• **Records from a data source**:

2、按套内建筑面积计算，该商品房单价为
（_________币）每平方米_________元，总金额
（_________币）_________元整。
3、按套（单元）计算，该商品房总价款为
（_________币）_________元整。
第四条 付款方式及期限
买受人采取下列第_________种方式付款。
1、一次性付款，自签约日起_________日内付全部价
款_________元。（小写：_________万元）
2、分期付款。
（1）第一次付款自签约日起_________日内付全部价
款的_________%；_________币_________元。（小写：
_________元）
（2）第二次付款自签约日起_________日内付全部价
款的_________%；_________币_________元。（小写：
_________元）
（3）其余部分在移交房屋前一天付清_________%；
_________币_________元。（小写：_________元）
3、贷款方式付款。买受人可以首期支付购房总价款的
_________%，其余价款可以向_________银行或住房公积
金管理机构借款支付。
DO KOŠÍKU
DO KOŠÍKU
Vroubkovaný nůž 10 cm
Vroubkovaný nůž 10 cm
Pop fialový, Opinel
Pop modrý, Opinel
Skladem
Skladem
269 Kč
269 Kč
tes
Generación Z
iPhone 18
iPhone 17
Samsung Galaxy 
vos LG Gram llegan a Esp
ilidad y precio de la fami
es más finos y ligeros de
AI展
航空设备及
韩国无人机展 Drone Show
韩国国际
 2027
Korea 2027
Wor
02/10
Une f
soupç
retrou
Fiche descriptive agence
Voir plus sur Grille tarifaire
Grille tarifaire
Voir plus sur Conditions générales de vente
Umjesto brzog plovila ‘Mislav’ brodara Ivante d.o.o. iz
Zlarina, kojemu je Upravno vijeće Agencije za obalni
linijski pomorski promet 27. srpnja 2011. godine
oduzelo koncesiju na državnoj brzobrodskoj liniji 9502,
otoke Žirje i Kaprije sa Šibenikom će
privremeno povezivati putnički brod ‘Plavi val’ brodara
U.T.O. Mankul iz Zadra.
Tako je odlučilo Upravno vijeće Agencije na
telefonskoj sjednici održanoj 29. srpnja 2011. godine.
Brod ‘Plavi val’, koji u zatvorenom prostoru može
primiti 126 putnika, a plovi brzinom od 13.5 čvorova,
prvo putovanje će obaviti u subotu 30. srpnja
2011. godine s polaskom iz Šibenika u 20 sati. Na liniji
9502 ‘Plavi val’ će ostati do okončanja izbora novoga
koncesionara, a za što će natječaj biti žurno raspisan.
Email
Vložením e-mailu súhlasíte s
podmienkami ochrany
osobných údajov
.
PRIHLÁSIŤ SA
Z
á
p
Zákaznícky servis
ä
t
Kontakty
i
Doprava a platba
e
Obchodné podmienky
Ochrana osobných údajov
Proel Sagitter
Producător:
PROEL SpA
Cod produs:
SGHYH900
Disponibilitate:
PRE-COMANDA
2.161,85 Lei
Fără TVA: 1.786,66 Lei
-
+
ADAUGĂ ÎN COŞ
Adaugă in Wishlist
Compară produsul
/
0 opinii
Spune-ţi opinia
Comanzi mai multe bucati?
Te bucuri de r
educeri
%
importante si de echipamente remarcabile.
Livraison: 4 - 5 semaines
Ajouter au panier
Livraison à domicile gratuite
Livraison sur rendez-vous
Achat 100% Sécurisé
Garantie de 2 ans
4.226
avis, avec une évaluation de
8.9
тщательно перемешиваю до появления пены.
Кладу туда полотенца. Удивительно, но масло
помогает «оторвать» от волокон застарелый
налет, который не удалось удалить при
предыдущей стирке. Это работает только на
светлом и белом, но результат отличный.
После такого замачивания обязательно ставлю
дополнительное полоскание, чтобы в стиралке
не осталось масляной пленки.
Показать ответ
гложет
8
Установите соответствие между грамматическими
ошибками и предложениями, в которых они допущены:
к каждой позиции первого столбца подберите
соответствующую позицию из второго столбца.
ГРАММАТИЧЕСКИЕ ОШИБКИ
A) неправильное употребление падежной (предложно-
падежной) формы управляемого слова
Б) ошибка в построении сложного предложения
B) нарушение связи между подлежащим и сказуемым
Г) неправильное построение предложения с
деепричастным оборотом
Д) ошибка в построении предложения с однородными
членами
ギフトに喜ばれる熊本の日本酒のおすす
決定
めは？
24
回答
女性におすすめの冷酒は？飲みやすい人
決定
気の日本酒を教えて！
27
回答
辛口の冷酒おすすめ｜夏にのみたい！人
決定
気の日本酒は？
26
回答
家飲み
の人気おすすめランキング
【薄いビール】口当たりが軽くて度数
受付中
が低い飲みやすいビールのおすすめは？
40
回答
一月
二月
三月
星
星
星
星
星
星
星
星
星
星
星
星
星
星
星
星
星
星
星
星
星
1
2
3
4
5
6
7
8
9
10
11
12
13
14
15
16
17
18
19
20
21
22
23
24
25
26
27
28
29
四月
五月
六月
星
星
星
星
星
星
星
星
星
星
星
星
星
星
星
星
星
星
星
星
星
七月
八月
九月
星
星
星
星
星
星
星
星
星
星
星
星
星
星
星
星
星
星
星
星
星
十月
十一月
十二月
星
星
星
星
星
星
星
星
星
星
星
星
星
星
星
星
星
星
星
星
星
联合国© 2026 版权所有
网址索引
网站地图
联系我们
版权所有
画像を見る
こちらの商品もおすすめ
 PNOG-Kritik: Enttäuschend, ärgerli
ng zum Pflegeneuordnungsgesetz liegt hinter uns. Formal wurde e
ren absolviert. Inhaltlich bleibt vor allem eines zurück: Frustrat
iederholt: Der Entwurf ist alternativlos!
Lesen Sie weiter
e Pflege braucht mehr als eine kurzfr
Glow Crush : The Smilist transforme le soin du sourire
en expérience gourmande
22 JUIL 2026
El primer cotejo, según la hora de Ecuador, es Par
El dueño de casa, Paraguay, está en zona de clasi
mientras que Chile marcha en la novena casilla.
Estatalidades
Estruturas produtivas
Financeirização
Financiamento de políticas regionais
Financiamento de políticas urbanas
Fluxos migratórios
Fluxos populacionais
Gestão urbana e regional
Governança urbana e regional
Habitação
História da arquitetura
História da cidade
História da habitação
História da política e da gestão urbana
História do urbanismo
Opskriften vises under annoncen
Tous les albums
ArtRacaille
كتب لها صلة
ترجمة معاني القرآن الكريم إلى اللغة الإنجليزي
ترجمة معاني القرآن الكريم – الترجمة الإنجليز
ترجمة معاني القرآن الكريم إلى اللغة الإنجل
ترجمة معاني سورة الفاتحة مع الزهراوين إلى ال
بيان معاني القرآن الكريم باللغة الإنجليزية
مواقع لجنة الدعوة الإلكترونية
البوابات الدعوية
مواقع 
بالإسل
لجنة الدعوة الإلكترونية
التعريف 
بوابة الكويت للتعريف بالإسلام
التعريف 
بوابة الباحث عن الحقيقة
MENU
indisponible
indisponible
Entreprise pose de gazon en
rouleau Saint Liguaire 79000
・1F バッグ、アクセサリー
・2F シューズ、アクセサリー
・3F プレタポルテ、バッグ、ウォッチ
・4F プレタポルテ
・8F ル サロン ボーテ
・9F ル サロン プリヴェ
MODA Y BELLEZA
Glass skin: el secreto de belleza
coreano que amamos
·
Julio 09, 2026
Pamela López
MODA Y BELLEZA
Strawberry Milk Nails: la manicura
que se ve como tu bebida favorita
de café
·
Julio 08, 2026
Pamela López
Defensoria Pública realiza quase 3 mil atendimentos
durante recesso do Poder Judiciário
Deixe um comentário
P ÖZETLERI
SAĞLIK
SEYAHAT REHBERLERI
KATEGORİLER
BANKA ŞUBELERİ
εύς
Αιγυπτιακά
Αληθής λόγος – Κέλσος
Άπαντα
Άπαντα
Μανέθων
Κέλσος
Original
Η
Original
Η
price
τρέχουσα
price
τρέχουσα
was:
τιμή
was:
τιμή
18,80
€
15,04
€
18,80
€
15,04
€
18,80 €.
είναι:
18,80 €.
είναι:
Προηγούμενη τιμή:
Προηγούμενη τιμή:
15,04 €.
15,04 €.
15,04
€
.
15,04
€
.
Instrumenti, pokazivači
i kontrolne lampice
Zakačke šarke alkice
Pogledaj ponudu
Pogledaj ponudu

• **Problem requirements**: Which lines in the listing contain the word "Opinel"? Locate each one and copy it out, matching uppercase and lowercase exactly.

• **Solution to this exercise**:
Pop fialový, Opinel
Pop modrý, Opinel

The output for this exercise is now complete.